Correction: The executive director of the National Association of Latino Elected Officials is Arturo Vargas. An earlier version of this story had the incorrect name.

From statehouses to Congress to the 2008 primary smackdown between Hillary Clinton and Barack Obama, Democrats can claim a more diverse party than Republicans. But it’s the GOP that has the top talent poised to compete on the national stage – a major plus as Mitt Romney gets serious about finding a running mate.

 

That’s the good news. The bad: Most of the hot prospects are newcomers to the national political scene, and if it’s one thing the GOP doesn’t want, it’s Sarah Palin redux with another untested novice.

Four of the six female governors in the country are Republicans and two of them – Nikki Haley from South Carolina and Susana Martinez from New Mexico – have been mentioned as vice presidential fodder. But both took office less than two years ago and have said they’re not interested. Sen. Kelly Ayotte of New Hampshire has campaigned a number of times with Romney, but she too has been in office for less than two years. The same is true of Nevada Gov. Brian Sandoval and Sen. Marco Rubioof Florida, who are Hispanic.

More-experienced hands include Louisiana Gov. Bobby Jindal, who is Indian-American, and former Secretary of State Condoleezza Rice. Rice brings an extra x chromosome and minority status to the ticket, but also baggage such as her association with former president George W. Bush and the Iraq war.

 

“It’s clear the Republicans have a much broader bench,” Democratic strategist Joe Trippi said. “I also think that to some extent it’s a little bit more of a troubled bench or untested bench.”
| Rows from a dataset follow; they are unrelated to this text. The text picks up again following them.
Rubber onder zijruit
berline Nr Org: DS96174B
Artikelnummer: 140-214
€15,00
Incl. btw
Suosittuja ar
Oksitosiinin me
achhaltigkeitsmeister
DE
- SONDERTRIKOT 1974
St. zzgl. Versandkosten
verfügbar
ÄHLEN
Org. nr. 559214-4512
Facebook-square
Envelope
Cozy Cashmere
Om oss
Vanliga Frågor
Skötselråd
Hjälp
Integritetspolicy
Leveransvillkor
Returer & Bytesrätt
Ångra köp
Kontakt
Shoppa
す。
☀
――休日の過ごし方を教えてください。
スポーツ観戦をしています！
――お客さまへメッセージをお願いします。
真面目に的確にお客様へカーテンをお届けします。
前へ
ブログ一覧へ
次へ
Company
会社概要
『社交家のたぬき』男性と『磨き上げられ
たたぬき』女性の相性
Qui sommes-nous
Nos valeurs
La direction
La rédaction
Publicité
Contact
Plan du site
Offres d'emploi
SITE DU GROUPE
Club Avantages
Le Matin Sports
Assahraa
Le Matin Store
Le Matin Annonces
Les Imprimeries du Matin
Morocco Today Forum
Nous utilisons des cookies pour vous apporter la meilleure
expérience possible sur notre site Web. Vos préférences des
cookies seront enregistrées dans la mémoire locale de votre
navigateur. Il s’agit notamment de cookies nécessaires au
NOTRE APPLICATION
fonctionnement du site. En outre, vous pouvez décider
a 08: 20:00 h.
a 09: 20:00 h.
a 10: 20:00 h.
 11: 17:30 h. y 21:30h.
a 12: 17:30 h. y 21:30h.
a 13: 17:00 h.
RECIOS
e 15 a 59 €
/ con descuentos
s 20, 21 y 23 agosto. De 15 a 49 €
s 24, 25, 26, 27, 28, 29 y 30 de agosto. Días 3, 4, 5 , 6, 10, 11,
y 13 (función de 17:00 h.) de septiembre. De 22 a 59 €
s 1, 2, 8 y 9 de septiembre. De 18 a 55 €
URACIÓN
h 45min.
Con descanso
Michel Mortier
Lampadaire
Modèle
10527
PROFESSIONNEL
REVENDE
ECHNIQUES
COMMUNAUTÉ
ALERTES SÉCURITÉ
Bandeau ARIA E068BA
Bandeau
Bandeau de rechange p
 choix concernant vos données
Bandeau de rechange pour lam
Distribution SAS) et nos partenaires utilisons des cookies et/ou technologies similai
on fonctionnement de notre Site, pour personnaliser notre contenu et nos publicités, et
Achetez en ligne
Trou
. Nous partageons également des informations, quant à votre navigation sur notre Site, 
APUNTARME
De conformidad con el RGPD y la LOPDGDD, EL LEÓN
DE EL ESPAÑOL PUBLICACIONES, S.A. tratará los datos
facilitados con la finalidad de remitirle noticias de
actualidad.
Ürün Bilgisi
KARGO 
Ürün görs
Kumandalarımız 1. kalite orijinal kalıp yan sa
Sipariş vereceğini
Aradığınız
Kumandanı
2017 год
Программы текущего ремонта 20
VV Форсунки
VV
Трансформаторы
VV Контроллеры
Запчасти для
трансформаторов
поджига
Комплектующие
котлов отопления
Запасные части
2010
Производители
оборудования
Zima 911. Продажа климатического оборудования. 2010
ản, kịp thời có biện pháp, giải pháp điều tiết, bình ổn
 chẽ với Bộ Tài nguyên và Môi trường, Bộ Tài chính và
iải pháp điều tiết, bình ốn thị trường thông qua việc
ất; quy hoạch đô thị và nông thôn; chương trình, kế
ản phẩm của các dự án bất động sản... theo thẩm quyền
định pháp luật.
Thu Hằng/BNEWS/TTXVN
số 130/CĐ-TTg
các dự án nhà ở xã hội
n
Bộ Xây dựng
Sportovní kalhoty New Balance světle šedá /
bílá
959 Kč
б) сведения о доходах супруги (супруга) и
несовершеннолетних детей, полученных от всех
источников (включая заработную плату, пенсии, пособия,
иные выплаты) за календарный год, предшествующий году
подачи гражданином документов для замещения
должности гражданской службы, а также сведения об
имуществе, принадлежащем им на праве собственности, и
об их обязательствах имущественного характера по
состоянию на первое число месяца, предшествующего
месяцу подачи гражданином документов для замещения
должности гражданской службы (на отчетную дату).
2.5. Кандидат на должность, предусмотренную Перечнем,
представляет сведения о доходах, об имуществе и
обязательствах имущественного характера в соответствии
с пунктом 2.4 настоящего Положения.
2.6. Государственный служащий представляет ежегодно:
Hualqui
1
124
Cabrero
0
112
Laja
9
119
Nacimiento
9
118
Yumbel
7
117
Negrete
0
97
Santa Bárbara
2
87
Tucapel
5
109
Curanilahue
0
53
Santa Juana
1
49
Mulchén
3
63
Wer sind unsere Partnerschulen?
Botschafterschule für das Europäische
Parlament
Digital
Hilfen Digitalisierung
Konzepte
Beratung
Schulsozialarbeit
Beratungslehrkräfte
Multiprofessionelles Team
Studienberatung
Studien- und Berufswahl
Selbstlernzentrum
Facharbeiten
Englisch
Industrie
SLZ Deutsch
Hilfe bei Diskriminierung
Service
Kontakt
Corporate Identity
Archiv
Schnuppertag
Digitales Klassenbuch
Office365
Trippi said his party’s political fortunes are partly to blame for a diversity deficit in positions that usually lead to national prominence. “We took a massive shellacking in 2010 and we don’t hold very many governorships at all,” he said. In the Senate, another launch pad for people with national ambitions, 12 of 17 women are Democrats. But Trippi said few have expressed an interest in running for higher office as many are near the end of their careers.